=== What the task requires ===
Please repeat, exactly and without pictures, the lines of the entries below that run from the one containing "table_cell [1067, 163, 1139, 386]" through the one containing "Document page, 1241x1754 pixels.".

=== Information supplied ===
+ + +
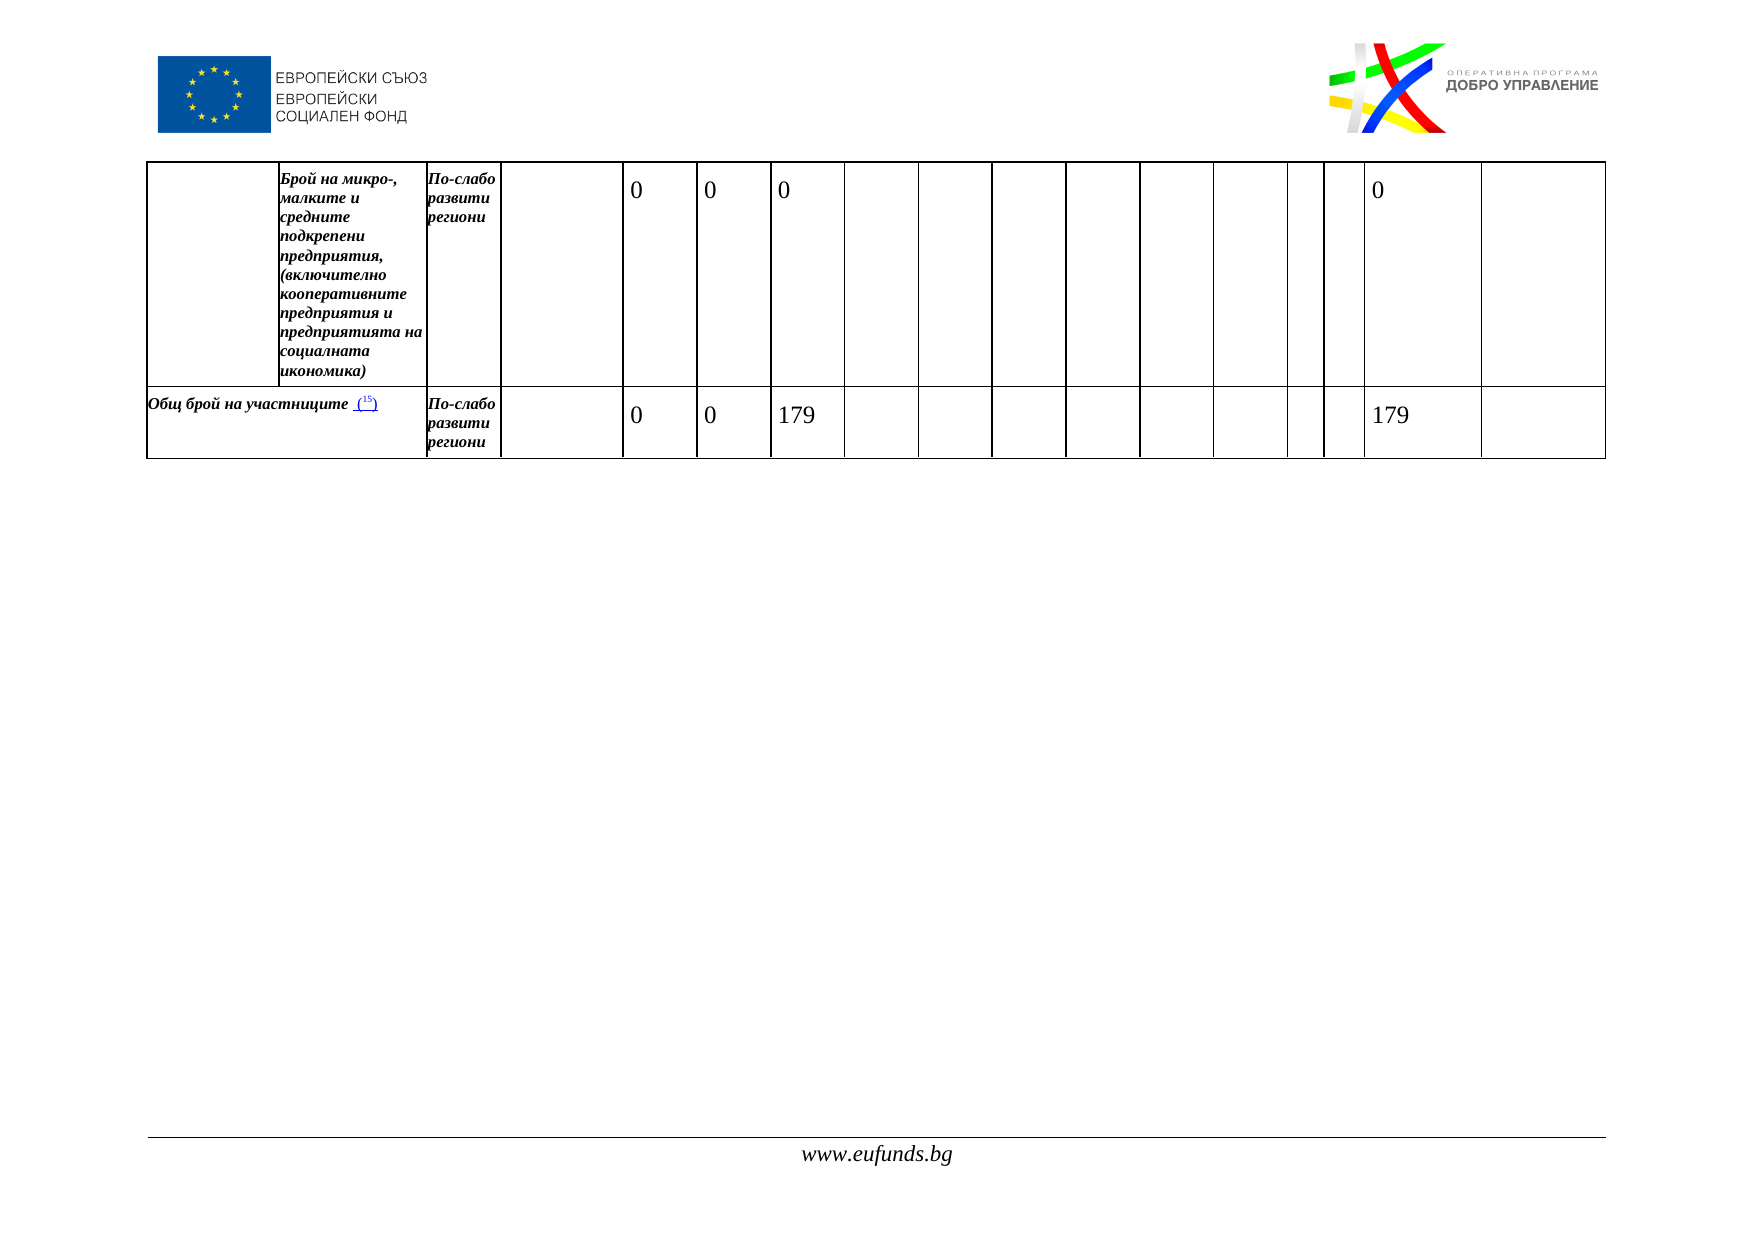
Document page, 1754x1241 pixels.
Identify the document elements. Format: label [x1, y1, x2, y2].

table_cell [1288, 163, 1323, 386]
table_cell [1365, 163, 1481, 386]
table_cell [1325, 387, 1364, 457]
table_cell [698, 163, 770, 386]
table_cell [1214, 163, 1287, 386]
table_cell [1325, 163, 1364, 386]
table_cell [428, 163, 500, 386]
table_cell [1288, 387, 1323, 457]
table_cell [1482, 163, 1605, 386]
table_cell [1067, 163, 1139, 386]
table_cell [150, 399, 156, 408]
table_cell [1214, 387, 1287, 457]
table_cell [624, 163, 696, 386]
picture [1306, 28, 1605, 133]
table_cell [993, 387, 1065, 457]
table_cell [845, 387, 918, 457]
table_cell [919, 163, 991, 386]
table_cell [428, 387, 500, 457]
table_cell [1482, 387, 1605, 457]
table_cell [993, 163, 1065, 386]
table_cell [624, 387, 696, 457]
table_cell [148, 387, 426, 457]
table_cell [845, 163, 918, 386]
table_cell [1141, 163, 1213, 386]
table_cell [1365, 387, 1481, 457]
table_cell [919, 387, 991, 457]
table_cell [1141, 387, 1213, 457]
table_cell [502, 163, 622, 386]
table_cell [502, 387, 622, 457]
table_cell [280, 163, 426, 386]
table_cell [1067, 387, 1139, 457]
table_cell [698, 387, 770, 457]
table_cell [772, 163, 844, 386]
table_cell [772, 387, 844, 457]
picture [157, 56, 427, 133]
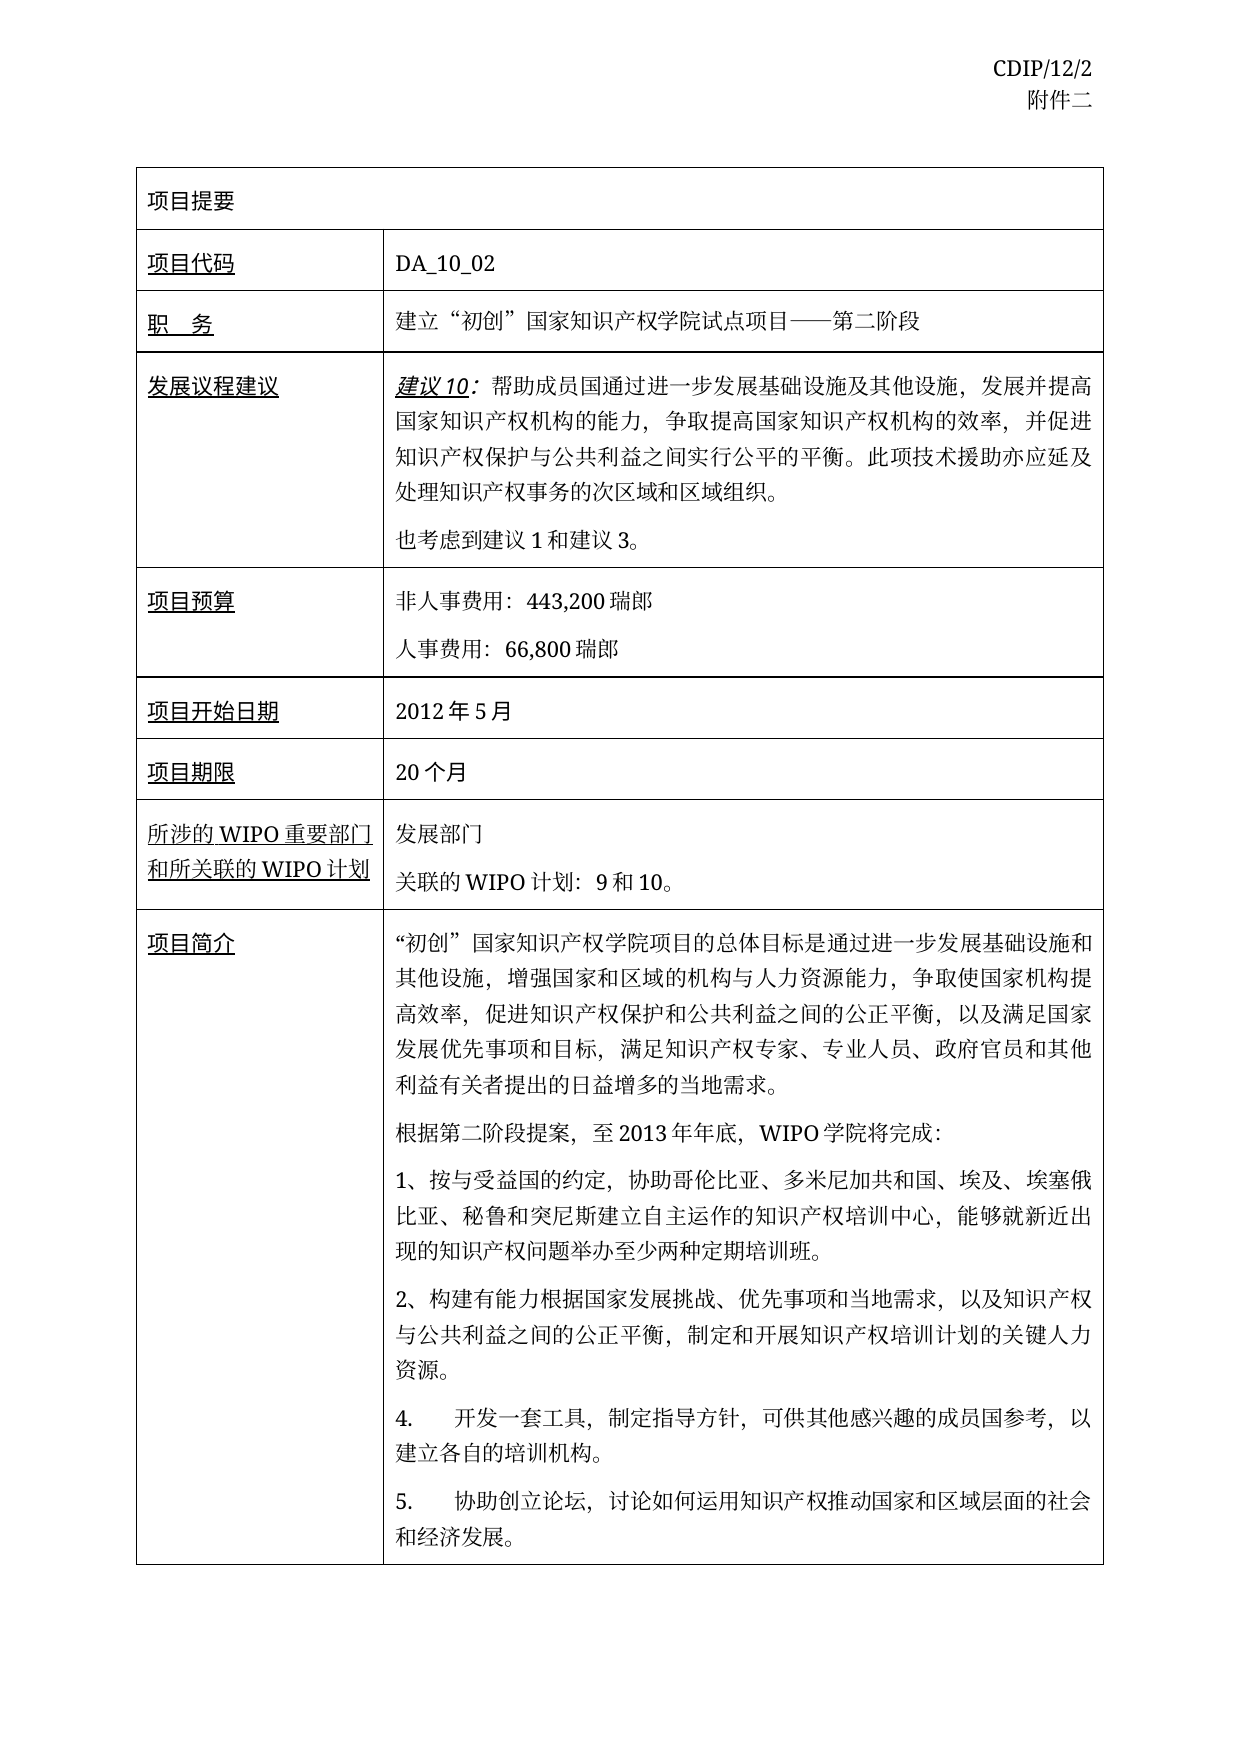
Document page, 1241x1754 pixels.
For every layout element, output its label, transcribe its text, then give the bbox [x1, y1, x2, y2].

table_cell “初创”国家知识产权学院项目的总体目标是通过进一步发展基础设施和其他设施，增强国家和区域的机构与人力资源能力，争取使国家机构提高效率，促进知识产权保护和公共利益之间的公正平衡，以及满足国家发展优先事项和目标，满足知识产权专家、专业人员、政府官员和其他利益有关者提出的日益增多的当地需求。 根据第二阶段提案，至2013年年底，WIPO学院将完成： 1、按与受益国的约定，协助哥伦比亚、多米尼加共和国、埃及、埃塞俄比亚、秘鲁和突尼斯建立自主运作的知识产权培训中心，能够就新近出现的知识产权问题举办至少两种定期培训班。 2、构建有能力根据国家发展挑战、优先事项和当地需求，以及知识产权与公共利益之间的公正平衡，制定和开展知识产权培训计划的关键人力资源。 开发一套工具，制定指导方针，可供其他感兴趣的成员国参考，以建立各自的培训机构。 协助创立论坛，讨论如何运用知识产权推动国家和区域层面的社会和经济发展。 [384, 910, 1103, 1564]
table_cell 建立“初创”国家知识产权学院试点项目——第二阶段 [384, 291, 1103, 351]
table_cell 建议10：帮助成员国通过进一步发展基础设施及其他设施，发展并提高国家知识产权机构的能力，争取提高国家知识产权机构的效率，并促进知识产权保护与公共利益之间实行公平的平衡。此项技术援助亦应延及处理知识产权事务的次区域和区域组织。 也考虑到建议1和建议3。 [384, 353, 1103, 567]
table_cell 发展部门 关联的WIPO计划：9和10。 [384, 800, 1103, 909]
table_cell 项目预算 [137, 568, 383, 676]
table_cell 2012年5月 [384, 678, 1103, 738]
table_cell 所涉的WIPO重要部门和所关联的WIPO计划 [137, 800, 383, 909]
table_header 项目提要 [137, 168, 1103, 228]
table_cell 发展议程建议 [137, 353, 383, 567]
table_cell 职 务 [137, 291, 383, 351]
table_cell 非人事费用：443,200瑞郎 人事费用：66,800瑞郎 [384, 568, 1103, 676]
table_cell 项目简介 [137, 910, 383, 1564]
table_cell 项目代码 [137, 230, 383, 290]
table_cell 20个月 [384, 739, 1103, 799]
table_cell DA_10_02 [384, 230, 1103, 290]
table_cell 项目开始日期 [137, 678, 383, 738]
table_cell 项目期限 [137, 739, 383, 799]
+ + +
=== Result below ===
table_cell [1067, 163, 1139, 386]
table_cell [150, 399, 156, 408]
table_cell [1214, 387, 1287, 457]
table_cell [624, 163, 696, 386]
picture [1306, 28, 1605, 133]
table_cell [993, 387, 1065, 457]
table_cell [845, 387, 918, 457]
table_cell [919, 163, 991, 386]
table_cell [428, 387, 500, 457]
table_cell [1482, 387, 1605, 457]
table_cell [993, 163, 1065, 386]
table_cell [624, 387, 696, 457]
table_cell [148, 387, 426, 457]
table_cell [845, 163, 918, 386]
table_cell [1141, 163, 1213, 386]
table_cell [1365, 387, 1481, 457]
table_cell [919, 387, 991, 457]
table_cell [1141, 387, 1213, 457]
table_cell [502, 163, 622, 386]
table_cell [502, 387, 622, 457]
table_cell [280, 163, 426, 386]
table_cell [1067, 387, 1139, 457]
table_cell [698, 387, 770, 457]
table_cell [772, 163, 844, 386]
table_cell [772, 387, 844, 457]
picture [157, 56, 427, 133]
Document page, 1241x1754 pixels.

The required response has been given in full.